Task instructions: Put every line of the records below into a numbered list, leaving out the blank lines.

Source material:
-=-=-

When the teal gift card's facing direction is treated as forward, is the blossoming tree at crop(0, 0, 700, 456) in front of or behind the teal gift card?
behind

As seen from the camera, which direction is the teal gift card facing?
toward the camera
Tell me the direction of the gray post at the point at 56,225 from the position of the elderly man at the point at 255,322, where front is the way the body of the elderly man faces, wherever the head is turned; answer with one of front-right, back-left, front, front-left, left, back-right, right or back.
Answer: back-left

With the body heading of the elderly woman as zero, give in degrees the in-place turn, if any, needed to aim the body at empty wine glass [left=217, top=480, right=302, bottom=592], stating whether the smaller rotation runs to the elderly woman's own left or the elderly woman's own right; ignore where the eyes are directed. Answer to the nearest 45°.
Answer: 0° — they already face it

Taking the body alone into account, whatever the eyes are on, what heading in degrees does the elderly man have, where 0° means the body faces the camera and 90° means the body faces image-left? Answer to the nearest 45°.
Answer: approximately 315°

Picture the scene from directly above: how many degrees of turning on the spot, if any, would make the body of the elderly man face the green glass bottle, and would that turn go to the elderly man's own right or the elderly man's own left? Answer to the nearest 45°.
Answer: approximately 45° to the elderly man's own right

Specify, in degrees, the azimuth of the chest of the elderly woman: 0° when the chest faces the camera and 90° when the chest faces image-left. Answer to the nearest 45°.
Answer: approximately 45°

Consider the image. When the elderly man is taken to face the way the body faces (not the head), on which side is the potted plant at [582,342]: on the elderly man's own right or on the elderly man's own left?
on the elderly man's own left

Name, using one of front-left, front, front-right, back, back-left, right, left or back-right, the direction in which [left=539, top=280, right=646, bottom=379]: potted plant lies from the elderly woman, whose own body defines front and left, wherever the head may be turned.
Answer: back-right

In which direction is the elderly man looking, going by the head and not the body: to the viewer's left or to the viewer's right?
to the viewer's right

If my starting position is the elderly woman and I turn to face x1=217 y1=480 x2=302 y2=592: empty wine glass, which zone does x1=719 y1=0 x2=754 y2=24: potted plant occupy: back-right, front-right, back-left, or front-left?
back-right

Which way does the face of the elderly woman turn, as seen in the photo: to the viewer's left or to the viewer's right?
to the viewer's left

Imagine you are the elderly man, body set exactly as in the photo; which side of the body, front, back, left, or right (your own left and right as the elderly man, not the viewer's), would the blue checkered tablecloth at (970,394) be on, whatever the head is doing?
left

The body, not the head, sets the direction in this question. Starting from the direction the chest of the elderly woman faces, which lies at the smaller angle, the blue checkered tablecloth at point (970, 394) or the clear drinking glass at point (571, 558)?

-=-=-

Result of the exercise:
1. When the teal gift card's facing direction is treated as forward, is the blossoming tree at crop(0, 0, 700, 456) in front of or behind the teal gift card?
2. behind
3. As seen from the camera, which direction is the teal gift card facing?
4. toward the camera
5. Tell me the direction of the gray post at the point at 56,225 from the position of the elderly man at the point at 255,322, where front is the way the body of the elderly man faces, wherever the head is turned; answer with one of front-right, back-left, front, front-left, left, back-right, right or back.
6. Answer: back-left
7. With the body heading of the elderly woman as zero, give in degrees the in-place turn, if any, needed to aim the body at empty wine glass [left=217, top=480, right=302, bottom=592], stating whether the smaller rotation runs to the elderly woman's own left or the elderly woman's own right; ignore where the eyes are directed. Answer to the nearest 45°.
8. Answer: 0° — they already face it
9. Taking the body alone into account, whatever the eyes are on, what heading in degrees does the elderly man have, where 0° means the body faces the camera and 90° means the body faces image-left? Answer to the nearest 45°.
10. Answer: approximately 315°
11. Picture the scene from directly above: how many degrees of turning on the spot, if any, would make the body of the elderly man face the green glass bottle, and would that turn go to the elderly man's own right or the elderly man's own left? Answer to the nearest 45°.
12. Answer: approximately 45° to the elderly man's own right
13. Specify, in degrees, the azimuth of the chest of the elderly woman: 0° when the chest faces the camera and 90° when the chest faces image-left. Answer to the nearest 45°.
14. Answer: approximately 45°
15. Consider the image. When the elderly man is taken to face the way the body faces (not the head), on which side is the potted plant at [582,342]: on the elderly man's own right or on the elderly man's own left?
16. on the elderly man's own left
17. Name, using one of front-left, front, front-right, back, back-left, right, left or back-right, the direction in which [left=539, top=280, right=646, bottom=379]: potted plant lies from the elderly woman, whose own body defines front and left, wherever the head may be turned.
18. Answer: back-right
19. In which direction is the elderly man looking, going by the head and not the body: to the viewer's left or to the viewer's right?
20. to the viewer's right
21. If my starting position is the elderly woman and I turn to face x1=217 y1=480 x2=302 y2=592: empty wine glass, which zone does x1=719 y1=0 x2=754 y2=24: potted plant occupy: back-right, front-right, back-left, or front-left?
22. back-right
23. Which way does the face of the elderly woman turn, as seen in the photo: to the viewer's left or to the viewer's right?
24. to the viewer's left
25. Imagine you are the elderly man, body set exactly as in the photo; which side of the body, front, back, left, or right (your own left and right as the elderly man, not the viewer's), would the blue checkered tablecloth at (970,394) be on, whatever the head is doing?
26. left
27. The body, not the head, sets the direction in this question. Starting from the direction the chest of the elderly woman faces, which lies at the smaller angle, the blue checkered tablecloth at point (970, 394) or the clear drinking glass at point (571, 558)?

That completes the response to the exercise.